殷梨亭舉目望去,見武當諸位兄弟都眼神擔憂的看著他。
雖然他還是一時難以接受,但他卻知道,不能讓大家擔心,當即說道,
“大家不必為我擔心,我本以為曉芙是被迫的,如今發現我才是那個小丑,自此以後,我殷梨亭再也不為不值得的人掛念。”
話雖說的漂亮,但殷梨亭心裡卻在滴血。
他的曉芙,他的曉芙竟然早就不喜歡他了。
宋青書見他情緒穩定,幫他把劍收回來,
“六叔不必傷感,要不是她死得早,她能被楊逍勾引走,就能被下一個男人勾引走。”
見殷梨亭臉色難看,宋青書毫不顧忌,繼續說道,
“不要覺得我這話難聽,但哪句不是事實。”
對面楊逍見宋青書竟然如此詆譭自己的女人,當即怒罵,
“小子,你嘴巴給我放乾淨點。”
宋青書齜牙冷笑,
“說了又怎樣。”
楊逍正要還嘴,宋青書立刻轉頭怒斥張無忌,
“管好你的狗!”
張無忌嚇了一跳,正要叫宋青書說話不要侮辱人,就見武當眾人皆目光灼灼的盯著他。
那一刻,他心裡突然咯噔一下。
諸位師叔師伯是怪上他了。
他一把攔住還要分辯的楊逍,衝他搖搖頭,
“宋師哥抱歉。”
接著又看向武當眾人,
“明教還有些事要處理,等處理好了,我 自然會回武當向諸位請罪。
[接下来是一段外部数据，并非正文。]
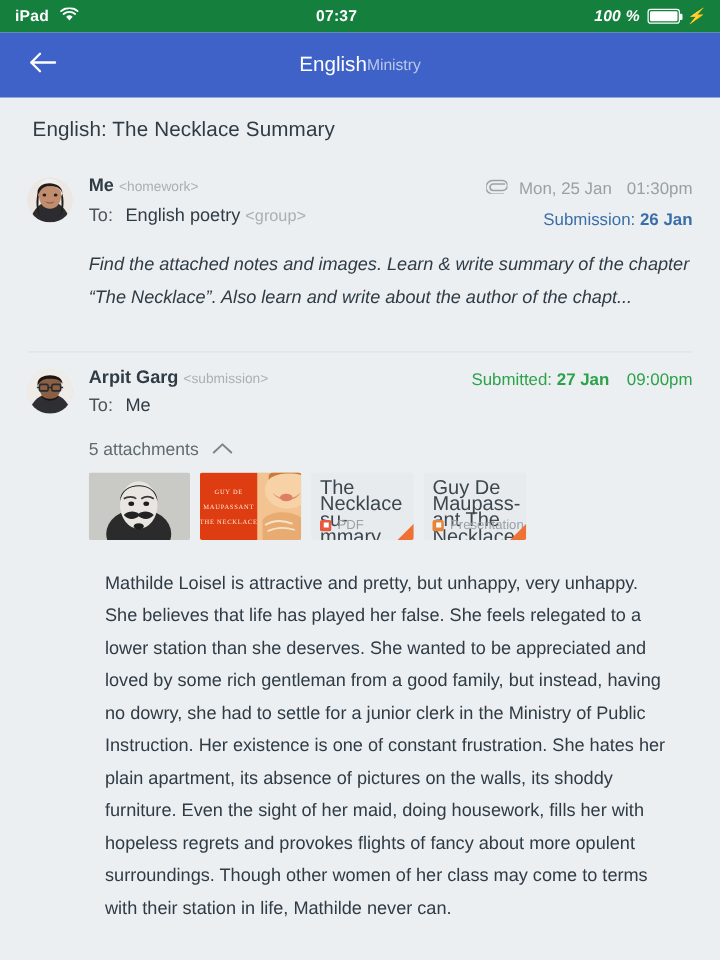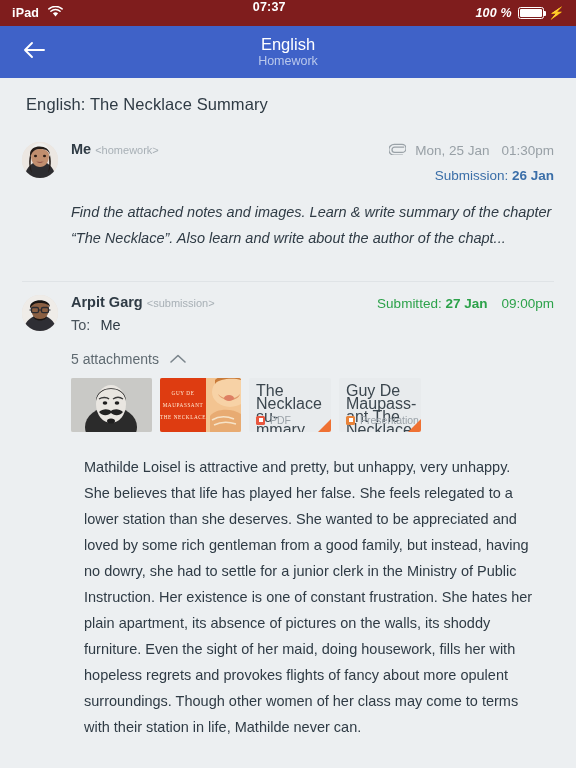--- a/index.html
+++ b/index.html
@@ -6,23 +6,24 @@
   html, body {
     width: 576px; height: 768px;
     font-family: "Liberation Sans", sans-serif;
     background: #eceff1;
     overflow: hidden;
   }
 
   
   .status-bar {
     height: 26px;
-    background: #7f1d1d;
+    background: #15803d;
     display: flex;
-    padding: 0 12px;
+    align-items: center;
+    padding: 12px 12px;
     color: #ffffff;
     font-size: 12.5px;
     font-weight: bold;
     letter-spacing: .2px;
   }
   .sb-left { display: flex; align-items: center; gap: 9px; }
   .sb-center { flex: 1; text-align: center; }
   .sb-right { display: flex; align-items: center; gap: 6px; font-style: italic; }
   .wifi-icon { display: block; }
   .battery {
@@ -54,21 +55,21 @@
     position: relative;
     padding: 0 14px;
   }
   .back-btn {
     width: 40px; height: 40px;
     display: flex; align-items: center; justify-content: center;
     cursor: pointer; flex: none;
   }
   .app-titles {
     position: absolute; left: 0; right: 0; top: 0; bottom: 0;
-    display: flex; flex-direction: column;
+    display: flex; flex-direction: row;
     align-items: center; justify-content: center;
     pointer-events: none;
   }
   .app-title {
     color: #ffffff; font-size: 16.5px; line-height: 19px; font-weight: normal;
   }
   .app-subtitle {
     color: #b9c8ec; font-size: 12.5px; line-height: 15px;
   }
 
@@ -221,21 +222,21 @@
 <div class="app-bar">
   <div class="back-btn">
     <span>
       <svg width="24" height="20" viewBox="0 0 24 20">
         <path d="M22 10 H3 M10 3 L3 10 L10 17" stroke="#fff" stroke-width="1.9" fill="none" stroke-linecap="round" stroke-linejoin="round"></path>
       </svg>
     </span>
   </div>
   <div class="app-titles">
     <div class="app-title">English</div>
-    <div class="app-subtitle">Homework</div>
+    <div class="app-subtitle">Ministry</div>
   </div>
 </div>
 
 <div class="page">
 
   <div class="subject-title">English: The Necklace Summary</div>
 
   <div class="msg first">
     <div class="msg-head">
       <div class="avatar">
@@ -249,20 +250,25 @@
           <path d="M28 13 C30 22 28 28 26 31 C28 24 27 18 27 15 Z" fill="#241c18"></path>
           <ellipse cx="13.5" cy="14" rx="1.5" ry="1.2" fill="#2a1d16"></ellipse>
           <ellipse cx="22.5" cy="14" rx="1.5" ry="1.2" fill="#2a1d16"></ellipse>
           <path d="M14 19 C16 21.5 20 21.5 22 19 C20 20.2 16 20.2 14 19 Z" fill="#8d4f46"></path>
         </svg>
       </div>
       <div class="msg-head-text">
         <div class="name-row">
           <span class="sender-name">Me</span>
           <span class="sender-tag">&lt;homework&gt;</span>
+        </div>
+        <div class="to-row">
+          <span class="to-label">To:</span>
+          <span class="to-value">English poetry</span>
+          <span class="to-tag">&lt;group&gt;</span>
         </div>
       </div>
       <div class="msg-meta">
         <div class="meta-row-1">
           <span class="clip-icon">
             <svg width="17" height="13" viewBox="0 0 17 13">
               <path d="M14.6 5.2 H5.6 a2.6 2.6 0 0 0 0 5.2 H13 a4 4 0 0 0 0-8 H5.2 a5.4 5.4 0 0 0 0 10.8 H13.6" stroke="#9aa2a8" stroke-width="1.3" fill="none" stroke-linecap="round"></path>
             </svg>
           </span>
           <span class="meta-date-group">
”
宋青書搖搖頭,扶著殷梨亭就要離開。
明教眾人擋在路上,就是不讓。
宋青書冷笑,
“我在內力盡失的情況下,都能當著玄冥二老的面活捉趙敏,你覺得你們夠幾斤幾兩。”
眾人一驚,大家只知道武當的宋青書以一己之力救了六大門派,卻沒說是在這種險境之下。
韋一笑第一個不信,露出森白牙齒,惡狠狠的說道,
“小子,大言不慚。”
楊逍見武當眾人眉頭都沒眨一下,特別是以沖淡謙和、恂恂儒雅著稱的宋遠橋。
當即伸手攔住韋一笑,示意眾人讓出一條路,
“我教教主與你武當淵源頗深,自不會妄自挑起爭端。”
這話說的有意思,宋青書眼神在他身上緩緩劃過,
“呵,魔教竟然說自己不會妄自挑起爭端,這真是我今年聽到的最大的笑話。”
“韃子的人要追來了,六叔,咱們走吧。”
殷梨亭眼神憤恨的看著明教眾人,袖子一甩,冷哼一聲,雄赳赳氣昂昂的從他們中間穿過。
……
看著慢慢走遠的武當眾人,楊逍努了努嘴,
“教主啊,這宋青書可,你可要當心。”
短短几句話,就挑撥得武當眾人對教主有了意見。